Today’s Baroque in Hackney post (see my blogroll) is a beautiful tribute to Christopher Hitchens, a man who could set my teeth on edge like almost no other. I come away from Katy’s post with two thoughts in particular. First, about his anti-religion tirade of a book, God is not Great, she says :
…polemically, he demonstrated his position by throwing loads and loads of facts at it, and I ruefully noted that there is not a sentence in the book that would lose meaning if you replaced the word ‘religion’ with ‘human nature’. But his convictions were true convictions and went through him like a stick of rock.
That “stick of rock”–or all of them together–is much of what made me grind my teeth. All that certainty, that immovable sense of rightness helped make Hitchens what he was. But is that always admirable?
Secondly, while going all thoughtful over that image of “a stick of rock,” I am admiring Katy’s observation that applies, I think, as well to people dealing with whatever distress, whether of near-death experience or any other of life’s challenges:
Do you remember, recently I mentioned the idea of occupying one’s own space …? Christopher Hitchens occupied himself utterly, and thus became fearsome. And fearless. Even the cancer that killed him he declared ‘banal’, saying, ‘It bores even me’. He is exemplar, and refused to be sentimentalised by illness.
The New York times quotes him on the possible regret he might feel for the unhealthy life that brought him cancer of the oesophogus:
“Writing is what’s important to me, and anything that helps me do that — or enhances and prolongs and deepens and sometimes intensifies argument and conversation — is worth it to me,” he told Charlie Rose in a television interview in 2010, adding that it was “impossible for me to imagine having my life without going to those parties, without having those late nights, without that second bottle.”

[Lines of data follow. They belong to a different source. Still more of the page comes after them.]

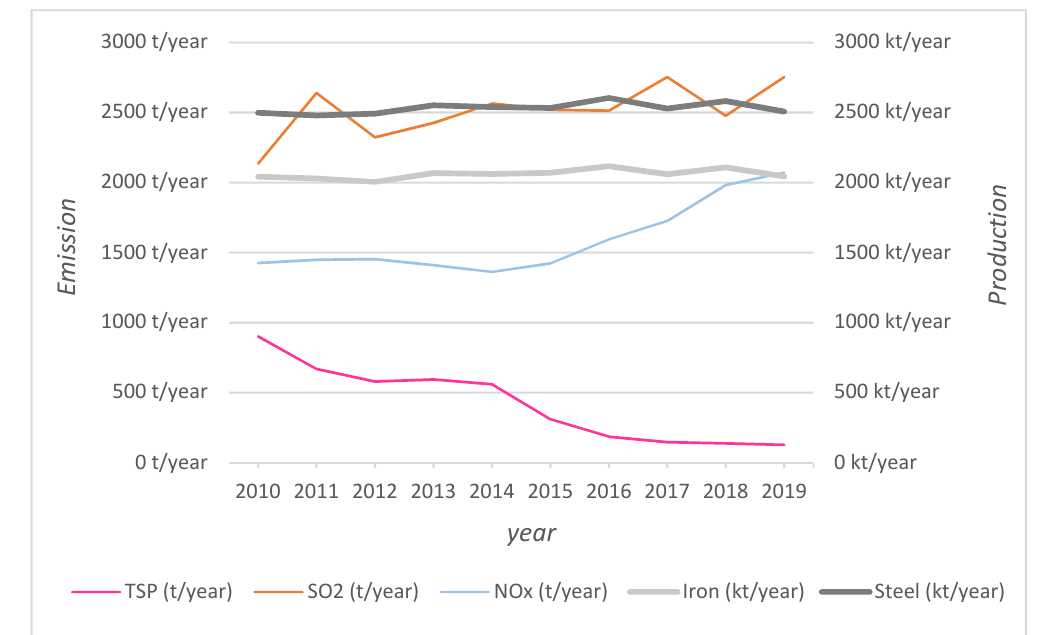
Figure 2 . Emissions and production of the Třinec Iron and Steel Works. Figure 2. Emissions and production of the Tˇrinec Iron and Steel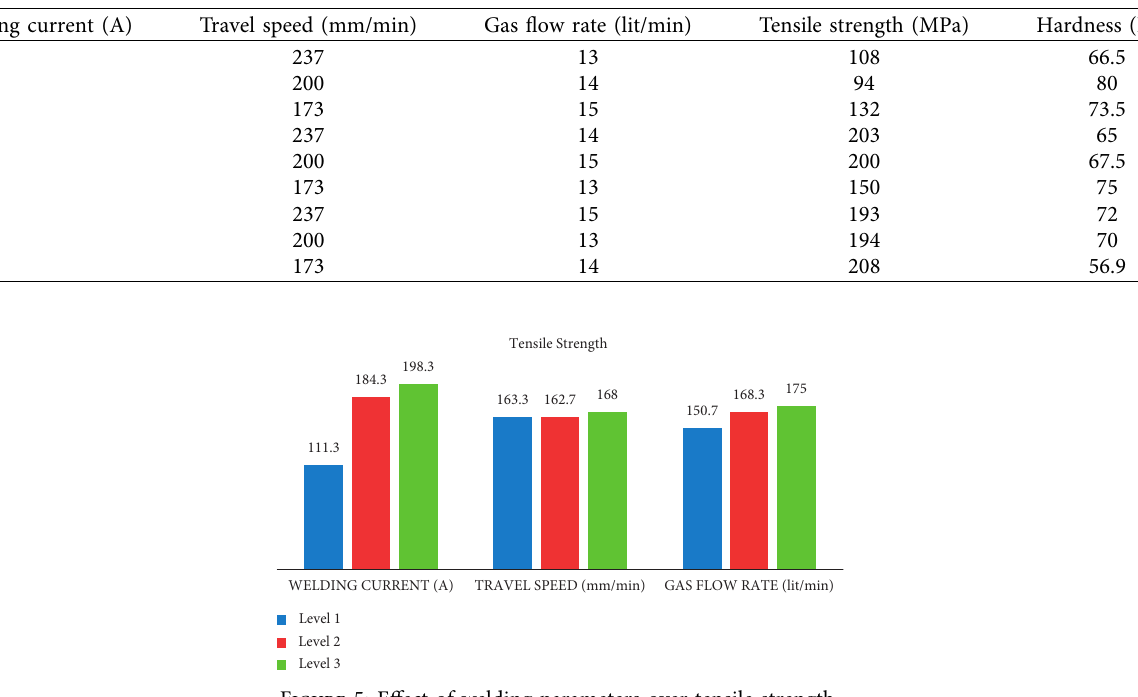
Figure 4: Parameters under consideration. Table 2: Experimental results.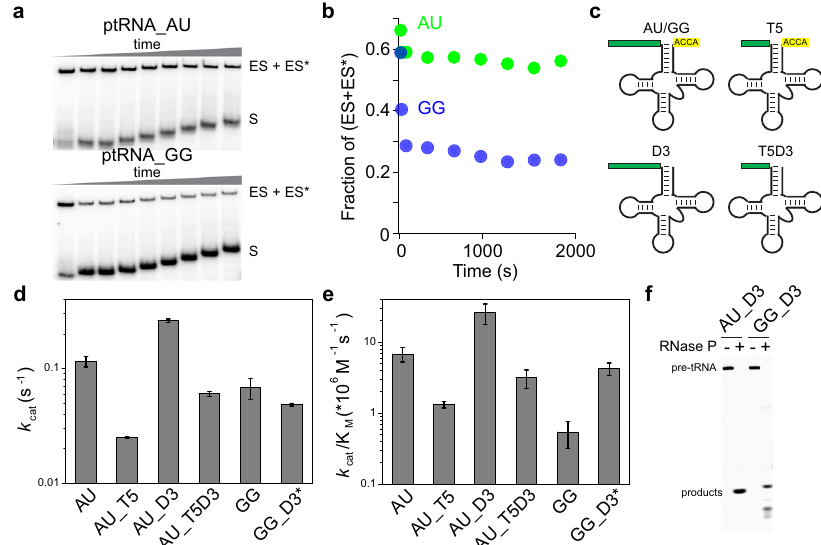
Fig. 3 | Pairing interactions with 3 ′ RCCA limit formation of ES*. a Analysis of ptRNA_AU and ptRNA_GG dissociation kinetics. 5 ′ 32 P-labeled ptRNA_AU (top) and ptRNA_GG (bottom) was bound to 150nM RNase P in 5mM Ca 2+ and then the complexes were challenged with an excess (500nM) of non-radiolabeled ptRNA_GG.ThedissociationofptRNAfromES/ES*wasquanti fi edbynativeEMSAin three independent experiments with essentially identical results. b Quanti fi cation of ptRNA remaining in stable ES* complexes fraction. c Schematic of different ptRNA substrate constructs used to examine the effect of 5 ′ leader length and 3 ′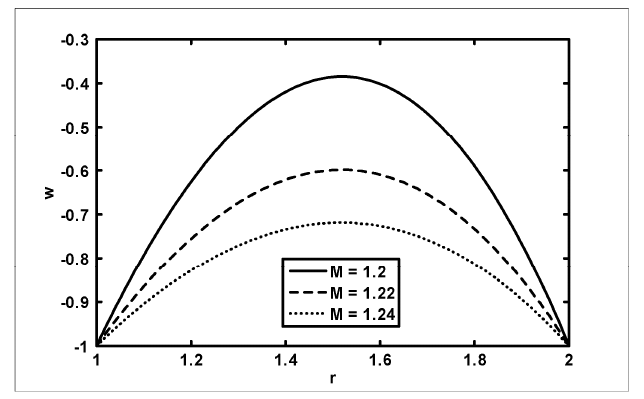
= Figure 13. Velocity profiles for di ff erent values of M at t = 1, z = 1, ϕ = 1, when µ = 1 . r when 1 μ . r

The parties, the conversation, the necessity of good talk. Two essays he wrote about his cancer – one, about his diagnosis and admission to the Country of the Sick; and two, the final essay he wrote, about pain, life and dying – demonstrate the power of this remark.
Outside, the rain is turning to snow; the day is cold, drear, forbidding. Seize it. I mean to try. If we learn one thing from the Hitch, it’s that.
RabbitDawg says
I forget the source, but allow me to quote a comment by a near death experiencer: “God put Atheists here for a reason”.
Good theology or not, I like that idea for a couple of reasons. First, it pi*ses off jugular vein-throbbing religious fanatics and extreme Atheists alike, plus, it makes a lot of sense.
Atheists keep us honest. What would the world be like without them? Would we all walk around believing in a malevolent God without question? After all, with all the tragedy and evil in this world, that could be a reasonable conclusion.
Actually, I don’t really believe that anyone is preordained to be an Atheist or believer, but my point is that Atheism does make an indispensable contribution to the honest discussion of faith.
nanbush says
Excellent points, as usual, RabbitDawg! And a recent Pew Foundation study showed that on a questionnaire about the content of religious teachings, atheists knew far more about religion than did church members.